╭──

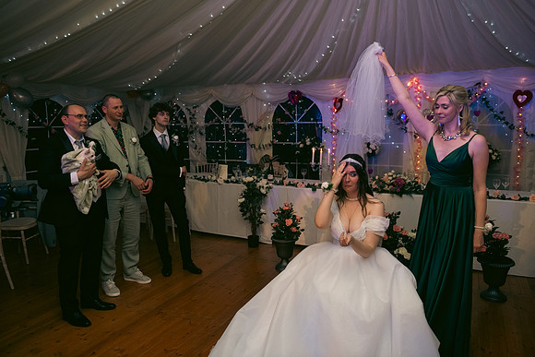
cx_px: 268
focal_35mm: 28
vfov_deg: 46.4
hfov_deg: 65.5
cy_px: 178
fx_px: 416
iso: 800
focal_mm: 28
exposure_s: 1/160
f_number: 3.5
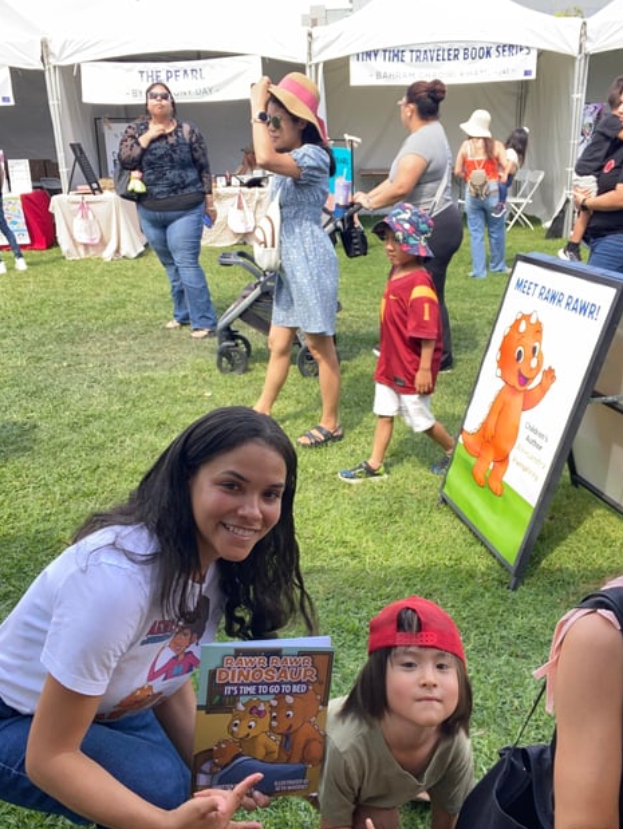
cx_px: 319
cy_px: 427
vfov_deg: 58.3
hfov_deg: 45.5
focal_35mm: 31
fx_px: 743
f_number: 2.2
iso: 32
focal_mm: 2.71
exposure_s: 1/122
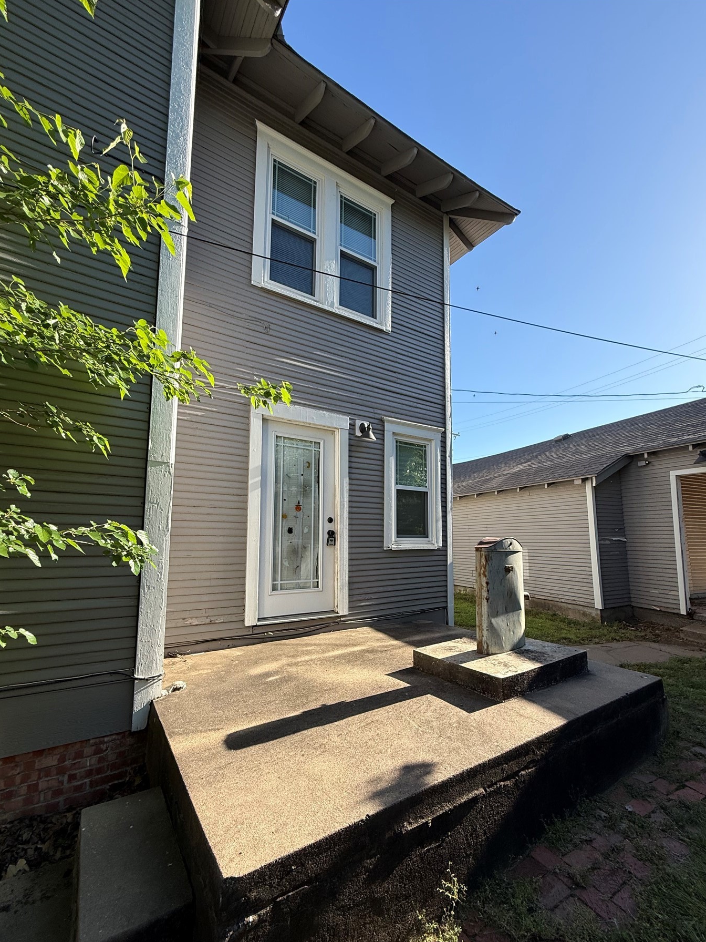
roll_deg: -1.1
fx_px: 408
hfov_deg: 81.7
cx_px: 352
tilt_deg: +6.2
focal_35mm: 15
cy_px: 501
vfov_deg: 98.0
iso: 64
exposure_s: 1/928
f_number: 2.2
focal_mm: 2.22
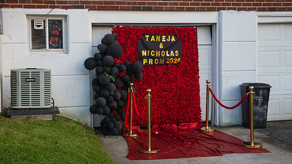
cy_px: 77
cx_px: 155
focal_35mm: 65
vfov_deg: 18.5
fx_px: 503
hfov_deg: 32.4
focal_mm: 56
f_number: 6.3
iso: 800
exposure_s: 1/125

╰──

REQUIRED ACTION
Print the entries above exactly, taking out only the pictures.

SOLUTION FOR THIS TASK
cx_px: 268
focal_35mm: 28
vfov_deg: 46.4
hfov_deg: 65.5
cy_px: 178
fx_px: 416
iso: 800
focal_mm: 28
exposure_s: 1/160
f_number: 3.5
cx_px: 319
cy_px: 427
vfov_deg: 58.3
hfov_deg: 45.5
focal_35mm: 31
fx_px: 743
f_number: 2.2
iso: 32
focal_mm: 2.71
exposure_s: 1/122
roll_deg: -1.1
fx_px: 408
hfov_deg: 81.7
cx_px: 352
tilt_deg: +6.2
focal_35mm: 15
cy_px: 501
vfov_deg: 98.0
iso: 64
exposure_s: 1/928
f_number: 2.2
focal_mm: 2.22
cy_px: 77
cx_px: 155
focal_35mm: 65
vfov_deg: 18.5
fx_px: 503
hfov_deg: 32.4
focal_mm: 56
f_number: 6.3
iso: 800
exposure_s: 1/125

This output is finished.